As a historian of progressive evangelicals, I found the roast—and accompanying conference called Follow.Jesus.2013—utterly fascinating. I met four surviving original signers of the 1973 Chicago Declaration. I heard about a new book that lays out future directions of ESA (more on this in my next post). I observed a surprisingly large contingent of younger evangelicals who are continuing Sider’s legacy of evangelism and social justice (in his closing remarks, Sider noted that white evangelicals of the 1970s needed to hear about justice. In the future, he mused, they may need to hear more about evangelism). I led two workshops that contemplated the legacy of Evangelicals for Social Action—and discovered that the man (Wes Granberg-Michaelson) sitting to my right was the star of the cover of my book!

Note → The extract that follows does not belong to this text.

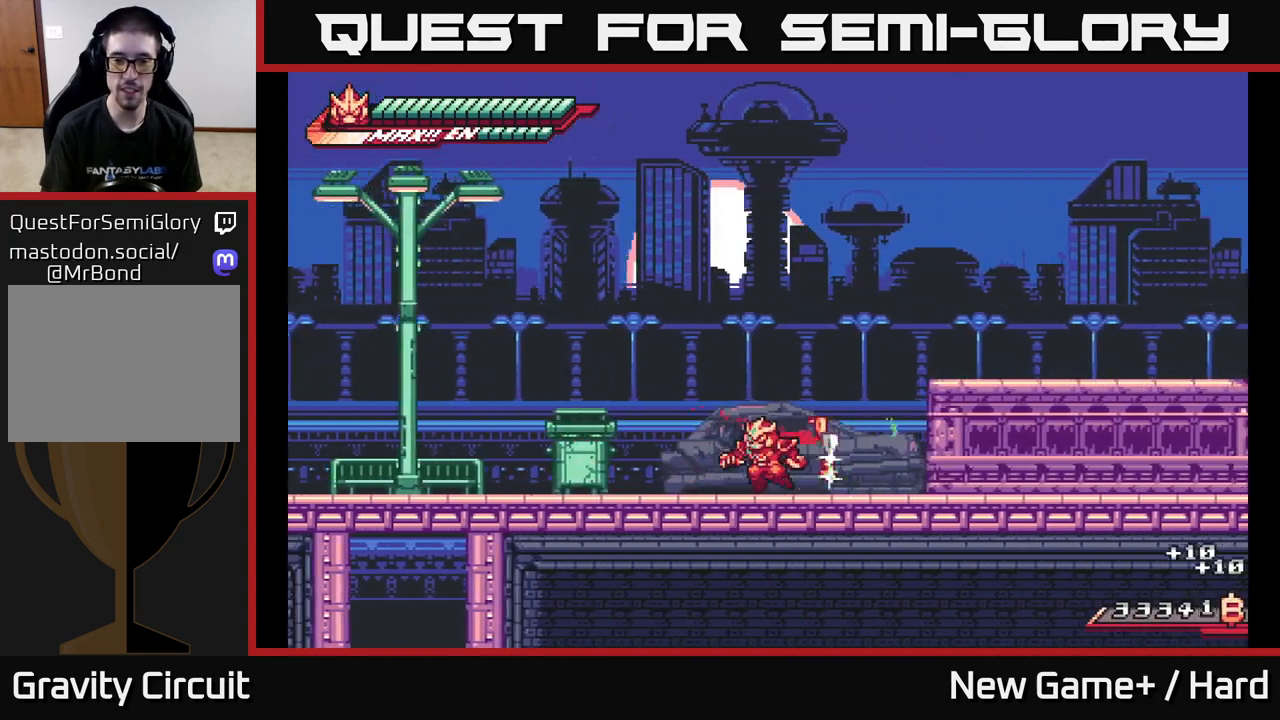
{"buttons": ["A", "L2"], "left_stick": "left", "right_stick": "center", "events": [[117, "left_stick", "right"], [133, "L2", "down"], [267, "A", "down"], [433, "left_stick", "left"]]}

The celebratory tone came from the recognition that Sider’s legacy is significant. Rich Christians in an Age of Hunger has now sold nearly half a million copies. And while ESA has remained small and Sider has been laboring for decades with little help on issues of poverty, women’s rights, and inequities in the global economy, the evangelical left seems to have anticipated contemporary evangelical concerns. Sider’s views are rapidly becoming standard among moderate evangelicals. For the Health of the Nation, which was released in 2005 by the National Association of Evangelicals, reads like a consistent-life tract that progressive evangelicals might have written back in the 1980s. (Ron Sider in fact co-chaired the committee that drafted the document.) In a statement that sounded like a description of Sider himself, historian Mark Noll remarked, “This document is, in unusual measure, compassionate, well-balanced, thoughtful, remarkably comprehensive, humble, well-informed, noncombative, irenic, and wise. Believe me, in over thirty years of lecturing and writing about the history of evangelical Christianity, I have very rarely been able to use all of those adjectives all at once about the same thing.” There may not be many card-carrying members of the evangelical left (my least favorite joke when I told people I was writing my dissertation on progressive evangelicals was: “The evangelical left—all three of them?), but their legacy is not insignificant. The steady, often saintly, leadership of Sider is one reason why.